ANTISENSE TECHNOLOGY AND ACHE
Proteins like AChE are produced in cells from information encoded by genes, the structural units of DNA. The information in DNA is reproduced as RNA, which is translated inside the cell to protein. Ester (which Amarin acquired in 2007) scientists along with Professor Mona Soreq at the Hebrew University have developed a platform technology allowing for specific arrest of AChE production in living cells and tissues. This technology is based on disrupting AChE biosynthesis with very small amounts of short, chemically synthesized DNA chains called antisense oligonucleotides. Antisense oligonucleotides are uniquely and specifically targeted against the messenger RNA encoding AChE rather than against the biochemical activity of the protein. By preventing the production of AChE protein rather than simply blocking the breakdown of ACh, antisense-based therapies act against both the catalytic and the non-catalytic activities of AChEs.

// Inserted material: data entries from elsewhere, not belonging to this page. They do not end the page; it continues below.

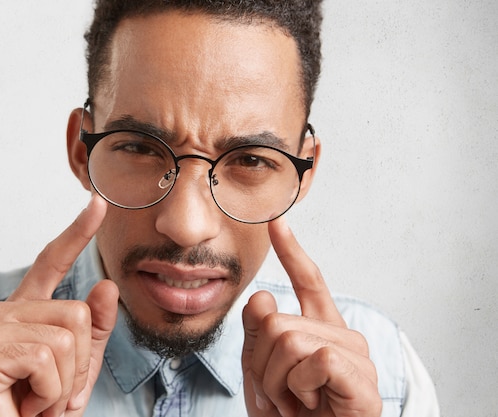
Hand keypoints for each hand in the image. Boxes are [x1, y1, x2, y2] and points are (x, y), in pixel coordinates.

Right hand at [0, 195, 118, 416]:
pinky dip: (49, 393)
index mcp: (22, 311)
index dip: (76, 233)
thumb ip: (93, 329)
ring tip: (35, 401)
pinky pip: (45, 357)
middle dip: (77, 365)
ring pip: (67, 336)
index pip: (50, 263)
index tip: (98, 203)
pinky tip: (24, 405)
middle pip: (76, 312)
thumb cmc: (37, 410)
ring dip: (63, 383)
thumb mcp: (77, 368)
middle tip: (48, 392)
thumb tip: (106, 285)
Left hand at [241, 218, 381, 416]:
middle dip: (261, 364)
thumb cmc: (290, 416)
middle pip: (276, 320)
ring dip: (276, 381)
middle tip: (279, 394)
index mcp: (319, 329)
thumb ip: (258, 334)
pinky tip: (312, 406)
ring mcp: (355, 357)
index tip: (275, 221)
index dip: (291, 250)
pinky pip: (315, 360)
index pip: (308, 281)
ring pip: (288, 339)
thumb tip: (262, 296)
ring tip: (295, 403)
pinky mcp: (363, 381)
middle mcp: (341, 336)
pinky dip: (299, 389)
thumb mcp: (261, 371)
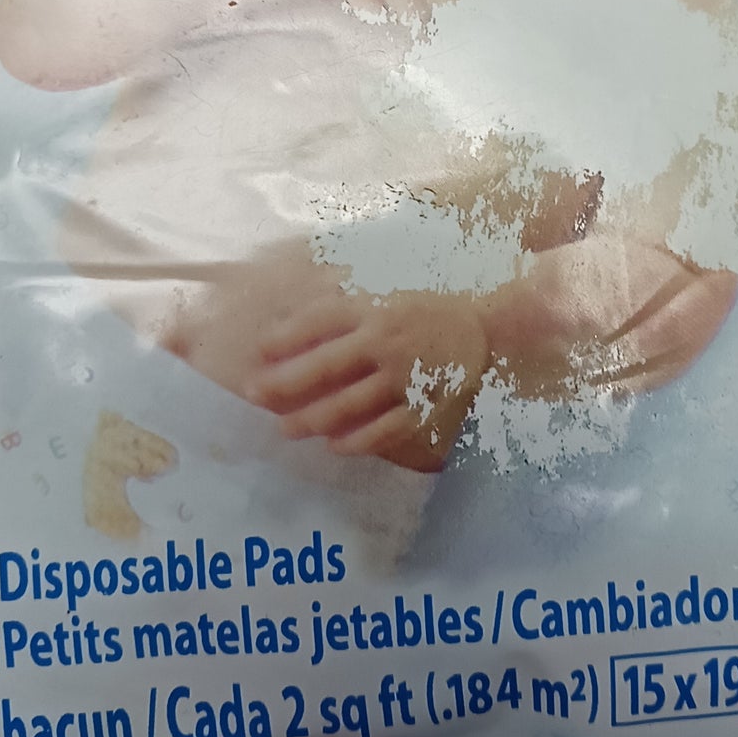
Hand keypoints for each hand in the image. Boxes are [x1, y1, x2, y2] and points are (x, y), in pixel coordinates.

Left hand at [244, 292, 489, 471]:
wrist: (482, 331)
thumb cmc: (422, 309)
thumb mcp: (383, 290)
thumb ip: (341, 300)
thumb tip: (290, 313)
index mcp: (375, 308)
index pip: (320, 321)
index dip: (286, 337)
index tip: (258, 351)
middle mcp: (386, 342)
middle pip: (326, 366)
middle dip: (284, 383)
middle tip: (254, 394)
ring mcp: (404, 378)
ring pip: (349, 405)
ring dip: (312, 418)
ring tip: (285, 428)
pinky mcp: (422, 407)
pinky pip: (384, 430)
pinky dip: (357, 440)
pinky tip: (333, 445)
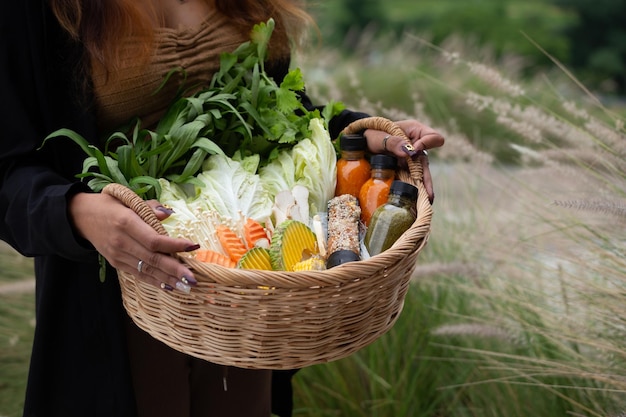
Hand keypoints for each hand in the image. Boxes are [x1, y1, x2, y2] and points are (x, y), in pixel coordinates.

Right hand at [69, 192, 198, 291]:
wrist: (80, 217)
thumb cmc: (108, 205)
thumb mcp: (127, 198)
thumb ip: (149, 207)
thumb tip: (168, 214)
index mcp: (126, 222)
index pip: (154, 239)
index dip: (174, 245)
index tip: (193, 246)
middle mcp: (122, 242)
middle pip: (153, 259)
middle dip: (175, 269)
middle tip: (194, 277)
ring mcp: (118, 255)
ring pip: (146, 270)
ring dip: (168, 279)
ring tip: (187, 285)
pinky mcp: (116, 263)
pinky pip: (138, 274)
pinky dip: (154, 281)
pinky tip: (170, 286)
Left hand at [364, 119, 443, 203]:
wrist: (362, 143)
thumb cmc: (373, 134)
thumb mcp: (380, 136)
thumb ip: (393, 142)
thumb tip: (409, 152)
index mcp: (416, 132)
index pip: (434, 138)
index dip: (426, 144)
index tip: (414, 150)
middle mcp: (417, 147)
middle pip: (427, 161)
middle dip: (427, 179)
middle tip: (428, 194)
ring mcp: (412, 159)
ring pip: (422, 174)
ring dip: (422, 187)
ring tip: (425, 201)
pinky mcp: (405, 169)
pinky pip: (412, 179)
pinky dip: (413, 189)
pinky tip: (414, 199)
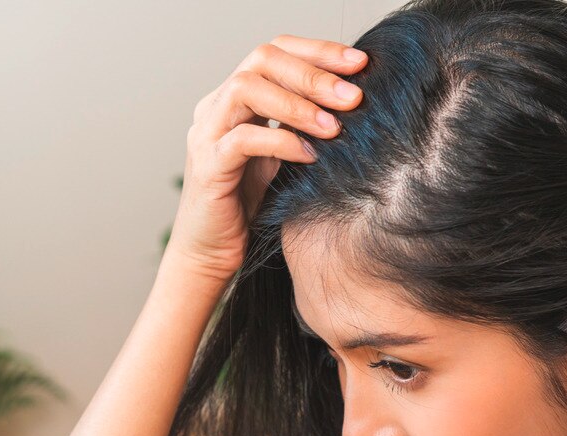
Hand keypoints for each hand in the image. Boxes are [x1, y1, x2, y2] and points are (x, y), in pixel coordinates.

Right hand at [165, 35, 366, 281]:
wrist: (212, 254)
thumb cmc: (251, 207)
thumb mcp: (284, 157)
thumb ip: (304, 126)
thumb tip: (354, 102)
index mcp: (235, 99)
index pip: (275, 51)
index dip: (318, 51)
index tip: (360, 63)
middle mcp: (216, 107)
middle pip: (261, 60)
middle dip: (313, 73)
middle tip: (353, 96)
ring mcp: (206, 134)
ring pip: (246, 90)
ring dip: (297, 105)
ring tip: (335, 126)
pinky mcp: (208, 167)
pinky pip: (242, 140)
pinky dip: (280, 142)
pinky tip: (310, 156)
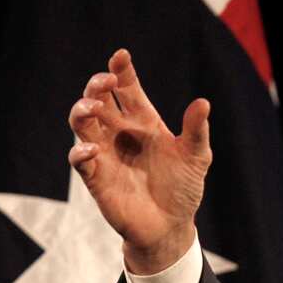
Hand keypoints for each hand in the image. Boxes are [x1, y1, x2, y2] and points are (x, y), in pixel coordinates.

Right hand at [67, 49, 211, 273]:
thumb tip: (203, 103)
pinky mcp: (96, 177)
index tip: (121, 56)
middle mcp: (120, 133)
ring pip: (81, 123)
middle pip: (99, 100)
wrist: (172, 226)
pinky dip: (80, 152)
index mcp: (143, 122)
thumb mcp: (196, 158)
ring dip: (82, 111)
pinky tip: (91, 150)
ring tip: (92, 107)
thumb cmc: (183, 188)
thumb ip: (196, 131)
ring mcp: (105, 153)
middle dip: (97, 86)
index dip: (122, 71)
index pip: (127, 89)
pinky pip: (79, 160)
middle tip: (106, 81)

Antisense Strategy for Blocking AChE Expression
A NOVEL STRESS-RESPONSE PROTEIN: THE ACHE-R VARIANT
A new dimension to the question of specificity with regard to AChE inhibitors emerged as molecular cloning revealed that alternative splicing gives rise to three distinct AChE variants. The presumed target of all anticholinesterase therapeutics is the "synaptic" AChE-S variant with its unique 40 amino acid, amphiphilic, C-terminal peptide. A second, erythrocyte-bound form, AChE-E, is presumed to participate in scavenging blood-borne inhibitors, including drugs of abuse. Until recently, AChE-S and AChE-E were considered the primary factors in the development of anticholinesterase drugs. However, research has shown that the third AChE variant, the rare "readthrough" AChE-R, undergoes dramatic upregulation during physiologic stressors, such as disease or exposure to AChE inhibitors. The AChE-R variant lacks an anchoring domain and is soluble. As a result, AChE-R serves to limit the quantity of ACh that reaches the ACh receptor and thereby limit cholinergic overexcitation. However, accumulation of AChE-R will limit cholinergic activation which has been shown to compromise normal synaptic function. Thus, this specific AChE-R variant provides a novel valid target and opens a new therapeutic window for the development of innovative drugs for the treatment of neurological diseases. Amarin’s EN101 for myasthenia gavis is the lead program utilizing this platform technology.